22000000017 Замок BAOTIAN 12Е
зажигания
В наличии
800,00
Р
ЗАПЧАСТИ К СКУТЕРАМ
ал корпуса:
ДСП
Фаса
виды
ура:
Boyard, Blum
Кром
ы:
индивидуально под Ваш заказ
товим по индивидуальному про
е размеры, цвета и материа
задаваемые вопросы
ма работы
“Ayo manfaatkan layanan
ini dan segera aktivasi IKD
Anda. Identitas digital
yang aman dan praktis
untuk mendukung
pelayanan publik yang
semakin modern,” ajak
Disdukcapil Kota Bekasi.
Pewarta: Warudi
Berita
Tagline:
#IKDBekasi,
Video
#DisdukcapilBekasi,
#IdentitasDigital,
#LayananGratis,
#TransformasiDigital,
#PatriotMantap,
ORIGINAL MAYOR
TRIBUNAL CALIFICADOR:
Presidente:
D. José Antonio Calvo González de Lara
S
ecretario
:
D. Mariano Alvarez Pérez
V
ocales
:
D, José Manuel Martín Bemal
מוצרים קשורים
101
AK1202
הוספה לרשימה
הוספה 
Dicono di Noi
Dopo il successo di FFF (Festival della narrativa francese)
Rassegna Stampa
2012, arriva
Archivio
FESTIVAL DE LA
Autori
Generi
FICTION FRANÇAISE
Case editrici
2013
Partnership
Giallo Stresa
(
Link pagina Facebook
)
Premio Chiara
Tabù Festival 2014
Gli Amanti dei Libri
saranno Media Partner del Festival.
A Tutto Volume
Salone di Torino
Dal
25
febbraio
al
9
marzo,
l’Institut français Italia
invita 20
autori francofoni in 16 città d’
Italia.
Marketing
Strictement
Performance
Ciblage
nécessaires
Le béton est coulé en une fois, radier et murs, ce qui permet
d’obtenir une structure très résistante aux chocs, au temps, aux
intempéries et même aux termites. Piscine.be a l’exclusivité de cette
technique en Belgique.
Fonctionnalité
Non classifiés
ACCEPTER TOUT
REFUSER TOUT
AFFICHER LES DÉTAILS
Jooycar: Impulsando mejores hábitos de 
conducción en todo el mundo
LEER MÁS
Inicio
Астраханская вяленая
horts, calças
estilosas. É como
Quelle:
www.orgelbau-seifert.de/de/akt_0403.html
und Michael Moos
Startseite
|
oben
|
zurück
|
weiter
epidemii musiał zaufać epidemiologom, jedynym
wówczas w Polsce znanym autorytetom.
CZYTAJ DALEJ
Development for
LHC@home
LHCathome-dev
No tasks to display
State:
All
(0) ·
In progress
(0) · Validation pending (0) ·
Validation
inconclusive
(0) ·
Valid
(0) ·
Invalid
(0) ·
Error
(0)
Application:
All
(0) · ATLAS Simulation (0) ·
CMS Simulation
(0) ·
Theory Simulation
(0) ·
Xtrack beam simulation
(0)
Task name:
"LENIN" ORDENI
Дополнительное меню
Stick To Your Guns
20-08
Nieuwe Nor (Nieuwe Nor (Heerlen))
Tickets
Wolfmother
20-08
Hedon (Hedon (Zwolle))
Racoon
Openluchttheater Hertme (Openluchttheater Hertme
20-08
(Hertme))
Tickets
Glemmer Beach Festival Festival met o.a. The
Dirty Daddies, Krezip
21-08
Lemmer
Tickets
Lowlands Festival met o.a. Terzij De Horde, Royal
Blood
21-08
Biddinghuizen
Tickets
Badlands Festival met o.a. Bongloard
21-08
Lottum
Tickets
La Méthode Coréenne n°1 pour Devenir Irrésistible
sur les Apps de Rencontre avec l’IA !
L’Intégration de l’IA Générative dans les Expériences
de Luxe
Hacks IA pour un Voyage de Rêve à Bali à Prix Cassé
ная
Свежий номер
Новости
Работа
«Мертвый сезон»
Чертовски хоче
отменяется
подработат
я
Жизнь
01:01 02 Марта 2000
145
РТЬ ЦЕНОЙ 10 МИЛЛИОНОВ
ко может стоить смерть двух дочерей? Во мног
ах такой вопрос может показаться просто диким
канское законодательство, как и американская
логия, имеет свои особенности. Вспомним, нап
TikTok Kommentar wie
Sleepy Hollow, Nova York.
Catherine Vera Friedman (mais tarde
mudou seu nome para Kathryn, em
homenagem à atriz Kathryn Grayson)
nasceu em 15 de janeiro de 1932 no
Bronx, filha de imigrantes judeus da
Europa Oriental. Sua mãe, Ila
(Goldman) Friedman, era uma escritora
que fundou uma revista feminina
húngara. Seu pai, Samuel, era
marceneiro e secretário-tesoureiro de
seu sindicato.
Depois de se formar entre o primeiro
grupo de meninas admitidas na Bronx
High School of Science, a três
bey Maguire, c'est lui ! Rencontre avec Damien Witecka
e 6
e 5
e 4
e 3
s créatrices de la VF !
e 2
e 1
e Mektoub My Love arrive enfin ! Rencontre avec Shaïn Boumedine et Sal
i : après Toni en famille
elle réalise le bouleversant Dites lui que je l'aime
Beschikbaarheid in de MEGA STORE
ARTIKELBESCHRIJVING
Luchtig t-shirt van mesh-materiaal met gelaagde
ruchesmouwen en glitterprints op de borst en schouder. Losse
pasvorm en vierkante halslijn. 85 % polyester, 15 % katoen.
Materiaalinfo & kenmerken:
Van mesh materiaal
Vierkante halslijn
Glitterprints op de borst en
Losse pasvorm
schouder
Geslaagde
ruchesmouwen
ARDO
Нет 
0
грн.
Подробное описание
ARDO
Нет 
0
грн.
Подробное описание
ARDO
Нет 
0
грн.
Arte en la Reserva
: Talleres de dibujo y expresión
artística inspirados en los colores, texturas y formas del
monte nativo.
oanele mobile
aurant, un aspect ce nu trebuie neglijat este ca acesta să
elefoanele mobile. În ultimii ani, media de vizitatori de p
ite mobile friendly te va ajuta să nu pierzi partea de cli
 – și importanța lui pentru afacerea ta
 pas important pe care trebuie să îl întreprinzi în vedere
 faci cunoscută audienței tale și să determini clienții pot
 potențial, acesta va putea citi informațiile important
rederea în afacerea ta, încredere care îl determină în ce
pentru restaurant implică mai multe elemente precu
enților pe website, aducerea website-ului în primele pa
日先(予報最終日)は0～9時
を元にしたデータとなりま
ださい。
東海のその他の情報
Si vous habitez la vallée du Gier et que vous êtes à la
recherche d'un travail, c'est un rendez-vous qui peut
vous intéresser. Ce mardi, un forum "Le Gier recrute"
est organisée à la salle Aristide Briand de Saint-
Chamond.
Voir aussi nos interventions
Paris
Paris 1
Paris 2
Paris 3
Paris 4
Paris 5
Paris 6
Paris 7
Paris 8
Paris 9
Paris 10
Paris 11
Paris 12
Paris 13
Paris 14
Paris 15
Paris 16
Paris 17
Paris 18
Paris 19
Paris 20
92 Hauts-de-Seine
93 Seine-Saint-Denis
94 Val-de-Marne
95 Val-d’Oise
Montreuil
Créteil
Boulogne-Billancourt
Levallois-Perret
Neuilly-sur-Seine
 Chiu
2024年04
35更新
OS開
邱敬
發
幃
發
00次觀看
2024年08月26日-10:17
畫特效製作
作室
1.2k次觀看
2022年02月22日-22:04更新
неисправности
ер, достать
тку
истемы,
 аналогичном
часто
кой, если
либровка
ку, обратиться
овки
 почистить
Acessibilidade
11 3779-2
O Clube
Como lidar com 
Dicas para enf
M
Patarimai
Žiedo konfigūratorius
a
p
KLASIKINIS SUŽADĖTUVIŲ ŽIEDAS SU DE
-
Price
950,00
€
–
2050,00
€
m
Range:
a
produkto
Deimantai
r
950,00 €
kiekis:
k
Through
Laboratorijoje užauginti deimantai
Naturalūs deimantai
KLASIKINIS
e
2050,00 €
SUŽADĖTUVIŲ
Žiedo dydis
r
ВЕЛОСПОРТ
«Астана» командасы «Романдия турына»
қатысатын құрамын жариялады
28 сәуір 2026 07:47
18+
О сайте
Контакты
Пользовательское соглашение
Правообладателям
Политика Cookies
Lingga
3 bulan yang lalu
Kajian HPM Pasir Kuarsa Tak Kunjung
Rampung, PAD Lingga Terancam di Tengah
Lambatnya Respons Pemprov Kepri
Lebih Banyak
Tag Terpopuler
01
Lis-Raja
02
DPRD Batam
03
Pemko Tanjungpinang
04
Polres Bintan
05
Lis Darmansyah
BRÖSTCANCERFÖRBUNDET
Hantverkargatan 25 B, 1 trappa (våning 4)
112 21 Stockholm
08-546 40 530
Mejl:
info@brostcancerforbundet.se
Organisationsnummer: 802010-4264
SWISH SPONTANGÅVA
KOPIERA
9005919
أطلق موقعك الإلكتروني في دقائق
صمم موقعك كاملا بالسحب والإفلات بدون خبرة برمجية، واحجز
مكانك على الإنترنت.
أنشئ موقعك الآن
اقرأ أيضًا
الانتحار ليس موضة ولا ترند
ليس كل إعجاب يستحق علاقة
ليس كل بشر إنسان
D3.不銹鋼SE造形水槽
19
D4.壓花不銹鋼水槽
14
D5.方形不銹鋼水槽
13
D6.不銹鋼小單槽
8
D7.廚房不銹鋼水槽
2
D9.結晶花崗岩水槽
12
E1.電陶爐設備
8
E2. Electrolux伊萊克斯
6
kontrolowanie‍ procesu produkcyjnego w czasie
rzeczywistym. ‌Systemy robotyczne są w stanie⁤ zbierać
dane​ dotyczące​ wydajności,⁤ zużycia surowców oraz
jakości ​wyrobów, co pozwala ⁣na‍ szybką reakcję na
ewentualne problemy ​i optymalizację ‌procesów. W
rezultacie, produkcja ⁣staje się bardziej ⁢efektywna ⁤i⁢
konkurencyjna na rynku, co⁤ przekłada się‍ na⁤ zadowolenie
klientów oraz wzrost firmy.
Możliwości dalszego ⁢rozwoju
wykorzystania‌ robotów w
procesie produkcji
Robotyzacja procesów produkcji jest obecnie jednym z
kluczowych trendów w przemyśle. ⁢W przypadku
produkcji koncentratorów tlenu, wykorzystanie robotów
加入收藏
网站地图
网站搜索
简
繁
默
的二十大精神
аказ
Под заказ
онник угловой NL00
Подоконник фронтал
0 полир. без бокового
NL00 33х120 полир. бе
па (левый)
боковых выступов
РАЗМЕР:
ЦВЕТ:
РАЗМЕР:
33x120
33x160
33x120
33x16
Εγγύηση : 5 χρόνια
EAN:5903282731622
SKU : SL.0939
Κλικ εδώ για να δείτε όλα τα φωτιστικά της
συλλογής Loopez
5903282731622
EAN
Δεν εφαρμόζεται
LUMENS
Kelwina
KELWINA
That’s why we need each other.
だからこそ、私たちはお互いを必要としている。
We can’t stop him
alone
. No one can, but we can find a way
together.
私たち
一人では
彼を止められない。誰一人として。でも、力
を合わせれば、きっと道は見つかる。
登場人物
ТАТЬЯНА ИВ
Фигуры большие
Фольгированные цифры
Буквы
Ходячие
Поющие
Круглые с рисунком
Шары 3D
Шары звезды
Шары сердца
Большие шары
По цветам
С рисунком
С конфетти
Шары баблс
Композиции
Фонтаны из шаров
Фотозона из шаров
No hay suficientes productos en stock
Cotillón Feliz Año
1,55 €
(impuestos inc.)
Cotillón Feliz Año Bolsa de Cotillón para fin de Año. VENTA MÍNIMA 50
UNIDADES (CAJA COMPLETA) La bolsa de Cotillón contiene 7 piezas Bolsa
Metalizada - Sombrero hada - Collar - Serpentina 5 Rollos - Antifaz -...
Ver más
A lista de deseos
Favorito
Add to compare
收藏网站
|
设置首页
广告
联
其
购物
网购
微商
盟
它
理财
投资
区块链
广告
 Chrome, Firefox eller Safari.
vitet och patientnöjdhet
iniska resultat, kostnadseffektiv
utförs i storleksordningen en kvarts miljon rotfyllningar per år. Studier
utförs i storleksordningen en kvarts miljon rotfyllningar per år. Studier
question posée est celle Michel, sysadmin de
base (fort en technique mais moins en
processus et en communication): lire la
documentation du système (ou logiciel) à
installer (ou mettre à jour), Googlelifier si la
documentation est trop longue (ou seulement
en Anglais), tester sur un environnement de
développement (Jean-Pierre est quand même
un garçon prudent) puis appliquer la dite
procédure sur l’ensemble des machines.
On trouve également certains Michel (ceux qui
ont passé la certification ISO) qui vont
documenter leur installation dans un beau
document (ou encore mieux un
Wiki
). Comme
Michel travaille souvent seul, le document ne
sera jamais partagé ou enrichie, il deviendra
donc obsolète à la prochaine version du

_ _ _

▸ TASK BRIEF:
Every line in the records above that contains the word "может" is to be copied out.

▸ RESPONSE TO THIS TASK:
ко может стоить смерть двух дочерей? Во мног
ах такой вопрос может показаться просто диким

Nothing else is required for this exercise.